WHAT THE TASK REQUIRES — Your answer must be every line of the data below that holds the string "SELECT", copied exactly.

DATA RECORDS —

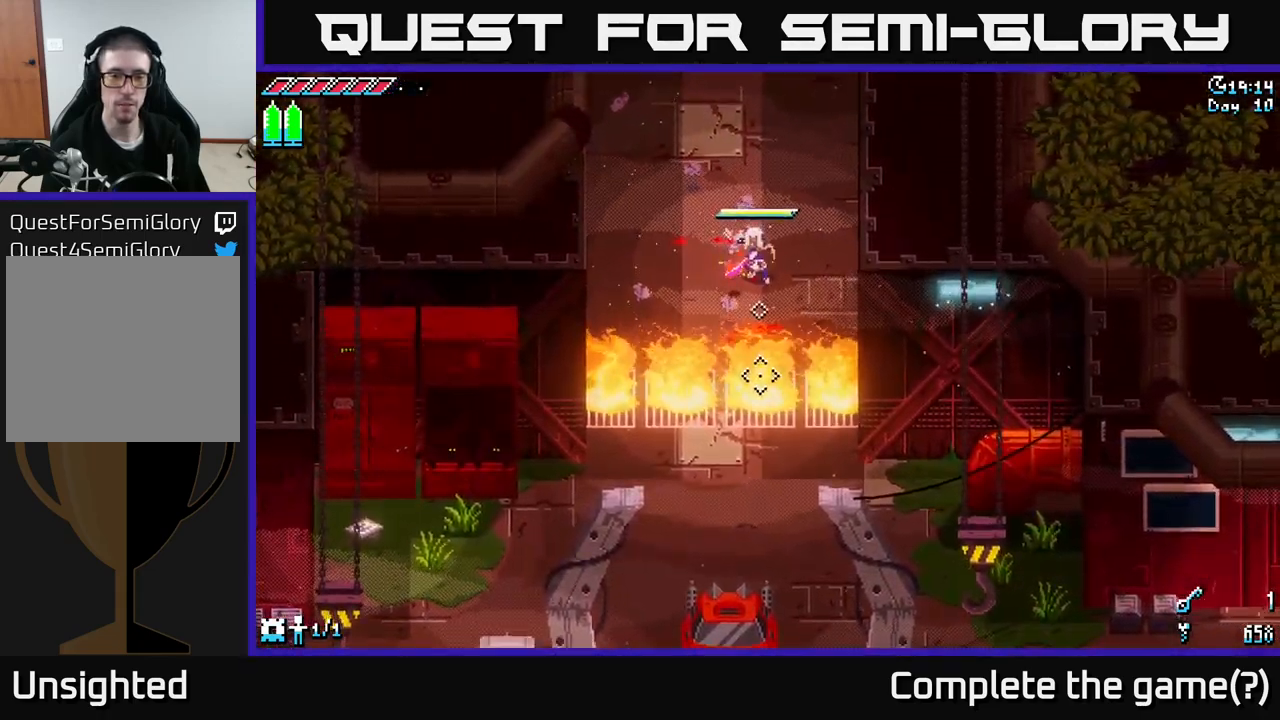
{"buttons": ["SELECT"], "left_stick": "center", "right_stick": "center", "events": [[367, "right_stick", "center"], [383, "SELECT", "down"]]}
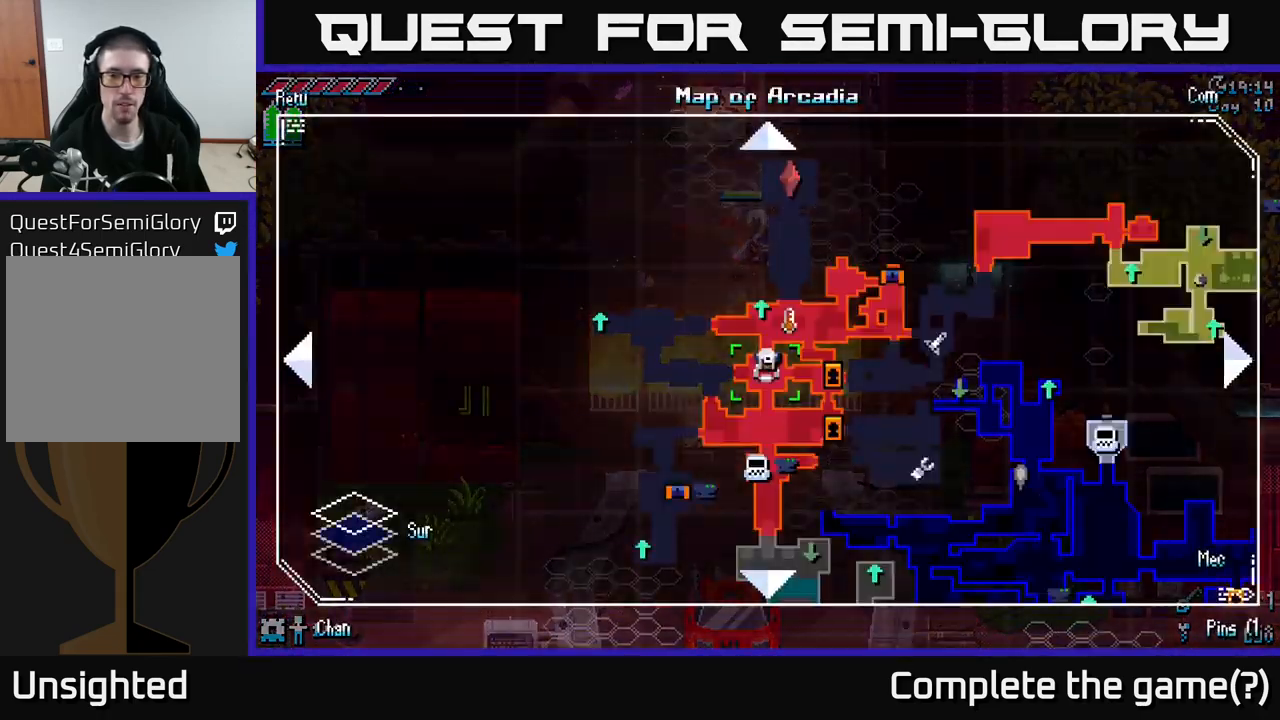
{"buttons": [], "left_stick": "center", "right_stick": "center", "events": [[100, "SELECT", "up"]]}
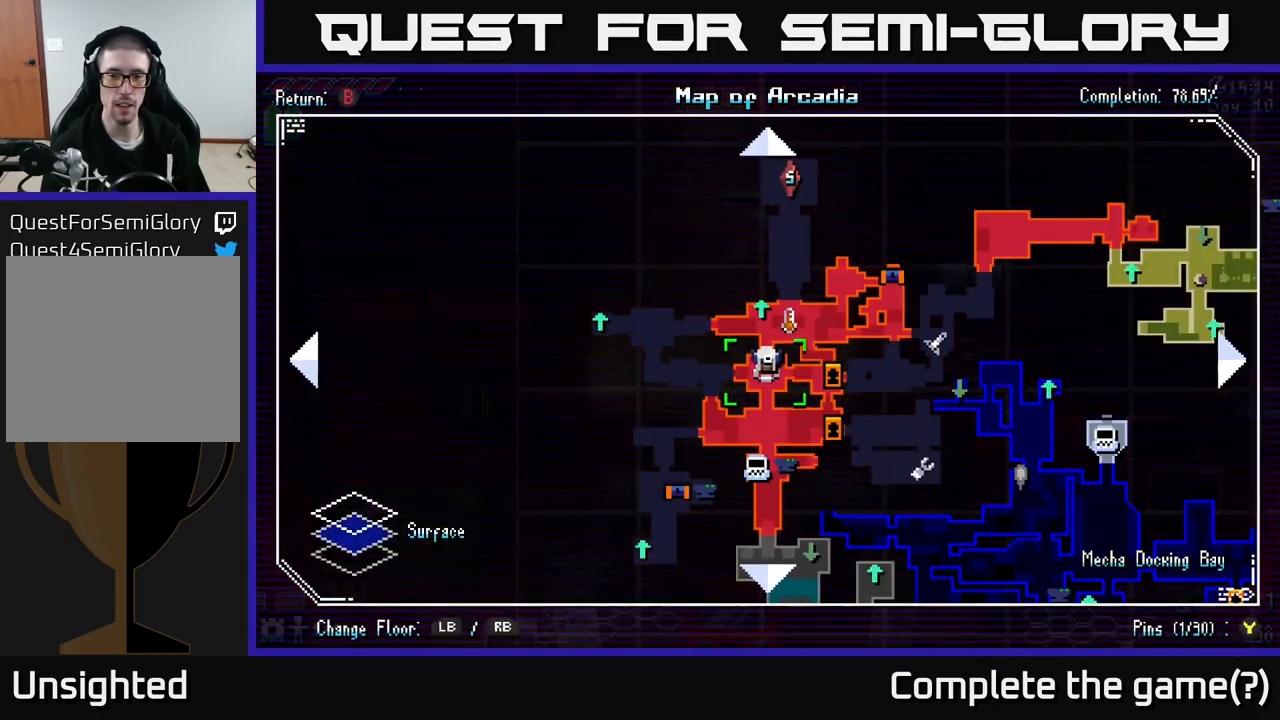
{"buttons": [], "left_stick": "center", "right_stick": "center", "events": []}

* * *

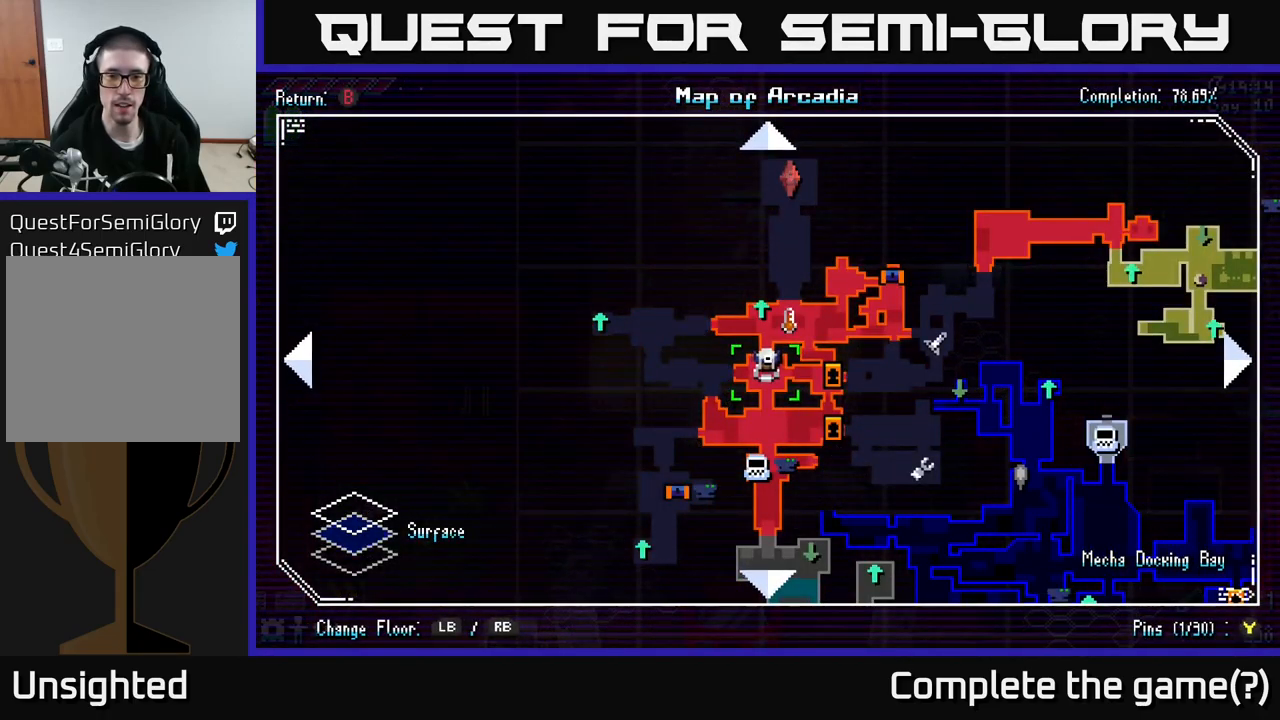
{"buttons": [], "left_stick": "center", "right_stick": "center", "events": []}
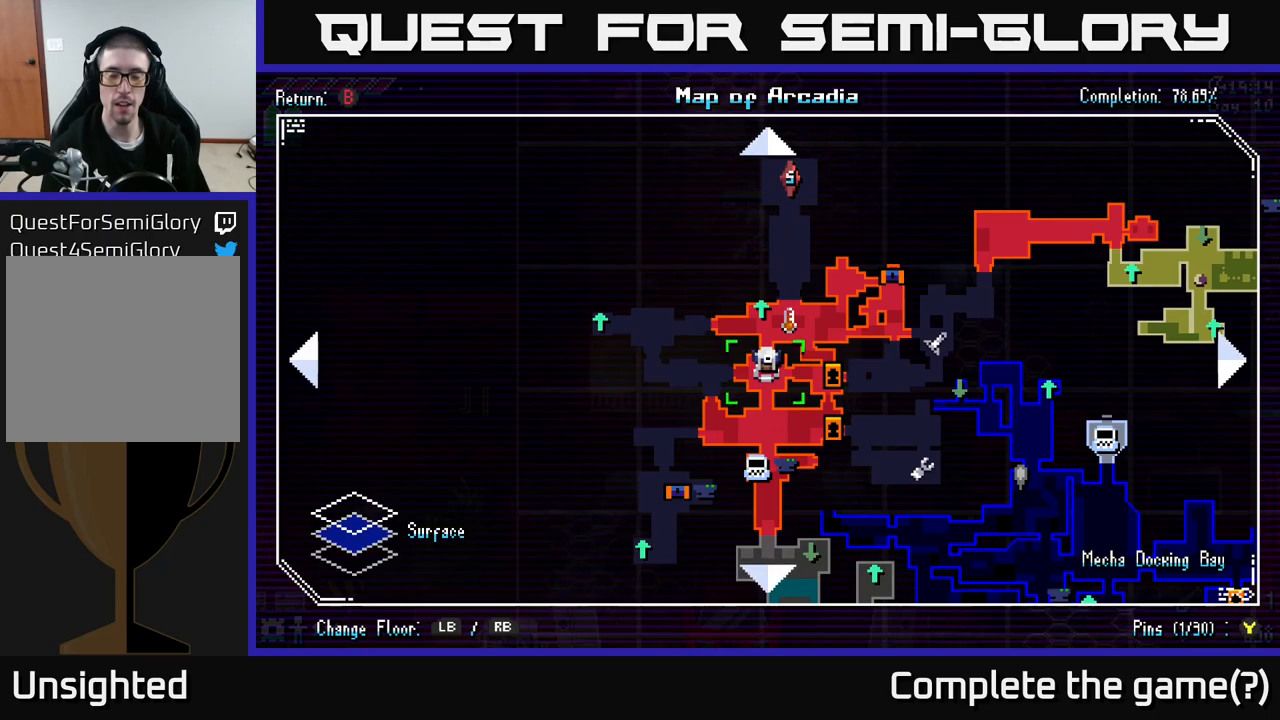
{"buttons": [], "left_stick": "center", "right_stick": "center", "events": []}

THE ANSWER —
{"buttons": ["SELECT"], "left_stick": "center", "right_stick": "center", "events": [[367, "right_stick", "center"], [383, "SELECT", "down"]]}
{"buttons": [], "left_stick": "center", "right_stick": "center", "events": [[100, "SELECT", "up"]]}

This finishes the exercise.